The Audit Office appears to have reversed an eleven year view that the lottery funds should be credited to the Consolidated Fund, apparently relying on a self serving “opinion” by the former Attorney General. I have seen a copy of that note from the Attorney General and in my view it defies both logic and law, but appears to have been welcomed by the Auditor General.

Deposit funds
The public accounts continue to treat cavalierly with various deposit funds it holds, representing sums of money that should be paid out at some future time. Particularly, there is uncertainty surrounding the accuracy of $1.477 billion shown as deposits held for investments on behalf of the Sugar Industry Labour Welfare Fund, the Sugar Industry Rehabilitation Fund and the Sugar Industry Price Stabilisation Fund.

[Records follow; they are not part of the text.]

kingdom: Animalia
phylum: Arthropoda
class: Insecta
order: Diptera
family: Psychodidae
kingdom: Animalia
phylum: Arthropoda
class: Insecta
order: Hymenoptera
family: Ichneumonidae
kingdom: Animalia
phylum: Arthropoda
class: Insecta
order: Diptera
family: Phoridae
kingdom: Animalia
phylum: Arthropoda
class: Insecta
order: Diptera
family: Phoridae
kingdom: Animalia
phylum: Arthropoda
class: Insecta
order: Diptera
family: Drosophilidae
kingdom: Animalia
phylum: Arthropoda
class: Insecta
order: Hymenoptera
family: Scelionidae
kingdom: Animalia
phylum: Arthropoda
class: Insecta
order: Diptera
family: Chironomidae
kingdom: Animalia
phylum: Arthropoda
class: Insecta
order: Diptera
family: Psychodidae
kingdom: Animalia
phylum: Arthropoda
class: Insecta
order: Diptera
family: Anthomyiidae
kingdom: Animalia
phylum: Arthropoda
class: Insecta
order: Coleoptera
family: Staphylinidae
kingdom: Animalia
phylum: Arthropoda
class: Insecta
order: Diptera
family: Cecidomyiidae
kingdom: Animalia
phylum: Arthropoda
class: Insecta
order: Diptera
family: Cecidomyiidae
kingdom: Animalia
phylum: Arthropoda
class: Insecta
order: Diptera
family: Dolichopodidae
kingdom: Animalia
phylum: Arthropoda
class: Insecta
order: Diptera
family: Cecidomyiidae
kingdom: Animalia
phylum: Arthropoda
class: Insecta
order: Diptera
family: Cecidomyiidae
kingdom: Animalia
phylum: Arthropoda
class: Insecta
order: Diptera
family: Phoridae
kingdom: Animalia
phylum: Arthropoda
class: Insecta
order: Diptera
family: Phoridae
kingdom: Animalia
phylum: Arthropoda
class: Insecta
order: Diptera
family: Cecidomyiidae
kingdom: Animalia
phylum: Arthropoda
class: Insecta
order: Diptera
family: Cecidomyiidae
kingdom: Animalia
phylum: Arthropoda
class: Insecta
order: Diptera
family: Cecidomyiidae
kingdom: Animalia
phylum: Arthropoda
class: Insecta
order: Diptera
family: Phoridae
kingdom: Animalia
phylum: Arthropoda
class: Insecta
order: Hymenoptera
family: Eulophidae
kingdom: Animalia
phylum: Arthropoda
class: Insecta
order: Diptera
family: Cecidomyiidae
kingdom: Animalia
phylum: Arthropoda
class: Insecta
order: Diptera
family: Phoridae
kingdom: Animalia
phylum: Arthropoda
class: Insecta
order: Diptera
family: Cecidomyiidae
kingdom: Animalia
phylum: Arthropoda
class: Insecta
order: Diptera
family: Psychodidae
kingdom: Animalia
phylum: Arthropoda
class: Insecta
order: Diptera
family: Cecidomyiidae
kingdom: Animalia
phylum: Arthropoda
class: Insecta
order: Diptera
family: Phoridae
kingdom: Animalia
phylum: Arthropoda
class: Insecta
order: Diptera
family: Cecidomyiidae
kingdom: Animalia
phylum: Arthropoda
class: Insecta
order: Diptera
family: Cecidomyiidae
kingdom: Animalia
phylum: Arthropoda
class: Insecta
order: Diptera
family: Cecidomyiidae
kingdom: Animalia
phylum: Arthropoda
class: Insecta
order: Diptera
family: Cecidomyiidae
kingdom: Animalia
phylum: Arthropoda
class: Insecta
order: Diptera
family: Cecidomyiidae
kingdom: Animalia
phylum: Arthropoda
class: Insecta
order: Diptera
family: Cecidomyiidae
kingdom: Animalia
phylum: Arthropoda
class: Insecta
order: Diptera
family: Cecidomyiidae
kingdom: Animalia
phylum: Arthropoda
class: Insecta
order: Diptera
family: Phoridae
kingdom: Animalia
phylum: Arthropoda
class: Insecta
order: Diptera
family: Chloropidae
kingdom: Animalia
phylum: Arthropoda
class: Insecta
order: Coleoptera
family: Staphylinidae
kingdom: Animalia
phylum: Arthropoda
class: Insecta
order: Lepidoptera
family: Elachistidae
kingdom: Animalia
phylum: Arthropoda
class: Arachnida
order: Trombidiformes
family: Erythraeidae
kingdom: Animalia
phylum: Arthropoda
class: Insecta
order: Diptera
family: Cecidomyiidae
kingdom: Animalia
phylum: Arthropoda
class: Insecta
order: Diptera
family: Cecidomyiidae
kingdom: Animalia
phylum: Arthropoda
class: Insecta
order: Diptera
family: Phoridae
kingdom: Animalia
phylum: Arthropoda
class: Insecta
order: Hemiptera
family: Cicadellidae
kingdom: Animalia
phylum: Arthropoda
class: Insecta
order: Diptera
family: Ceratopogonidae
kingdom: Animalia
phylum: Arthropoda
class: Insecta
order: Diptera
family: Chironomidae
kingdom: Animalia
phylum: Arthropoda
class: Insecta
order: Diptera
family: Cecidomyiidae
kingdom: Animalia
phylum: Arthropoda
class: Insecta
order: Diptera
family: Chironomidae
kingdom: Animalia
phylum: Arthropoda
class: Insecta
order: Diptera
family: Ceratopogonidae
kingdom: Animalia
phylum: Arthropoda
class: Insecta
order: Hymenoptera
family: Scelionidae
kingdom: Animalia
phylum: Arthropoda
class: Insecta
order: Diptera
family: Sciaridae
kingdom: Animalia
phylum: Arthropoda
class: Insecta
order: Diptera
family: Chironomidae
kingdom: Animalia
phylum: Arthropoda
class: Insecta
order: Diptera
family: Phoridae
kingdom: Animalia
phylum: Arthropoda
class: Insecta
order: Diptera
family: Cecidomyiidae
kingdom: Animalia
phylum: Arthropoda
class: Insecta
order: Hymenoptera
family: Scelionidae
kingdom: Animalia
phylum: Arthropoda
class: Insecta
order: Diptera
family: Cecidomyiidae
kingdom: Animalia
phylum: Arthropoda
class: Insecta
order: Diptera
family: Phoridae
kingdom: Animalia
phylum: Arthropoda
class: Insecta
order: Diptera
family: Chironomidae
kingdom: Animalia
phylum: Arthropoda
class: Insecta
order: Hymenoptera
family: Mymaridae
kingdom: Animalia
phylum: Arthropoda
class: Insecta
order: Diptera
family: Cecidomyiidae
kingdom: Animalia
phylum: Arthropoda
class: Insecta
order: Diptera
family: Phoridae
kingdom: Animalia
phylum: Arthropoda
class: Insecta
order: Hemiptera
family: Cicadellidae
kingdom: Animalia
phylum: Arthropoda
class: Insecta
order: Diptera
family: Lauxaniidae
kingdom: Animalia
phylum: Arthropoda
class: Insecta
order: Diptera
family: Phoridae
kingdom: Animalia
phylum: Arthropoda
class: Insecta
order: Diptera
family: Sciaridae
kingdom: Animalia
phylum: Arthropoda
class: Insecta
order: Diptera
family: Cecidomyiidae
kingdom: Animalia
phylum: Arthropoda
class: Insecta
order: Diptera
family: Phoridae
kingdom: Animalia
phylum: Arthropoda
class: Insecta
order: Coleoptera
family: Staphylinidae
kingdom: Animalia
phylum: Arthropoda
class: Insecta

What is worse is that the Audit Office which is charged with responsibility for auditing these funds has not done so, in two cases for more than thirty-two years! That is scandalous and it is surprising that the union has not taken up the issue in relation to the Sugar Industry Labour Welfare Fund.

A similar concern exists in relation to the Dependants’ Pension Fund, the deposit account for which shows an amount of $501.269M. However, the audited accounts of the entity for 2010 reflected a balance of $666.376M, resulting in an unaccounted difference of $165.107M between the Deposit Fund and that of the entity. Sadly, this has been the state of the account for several years.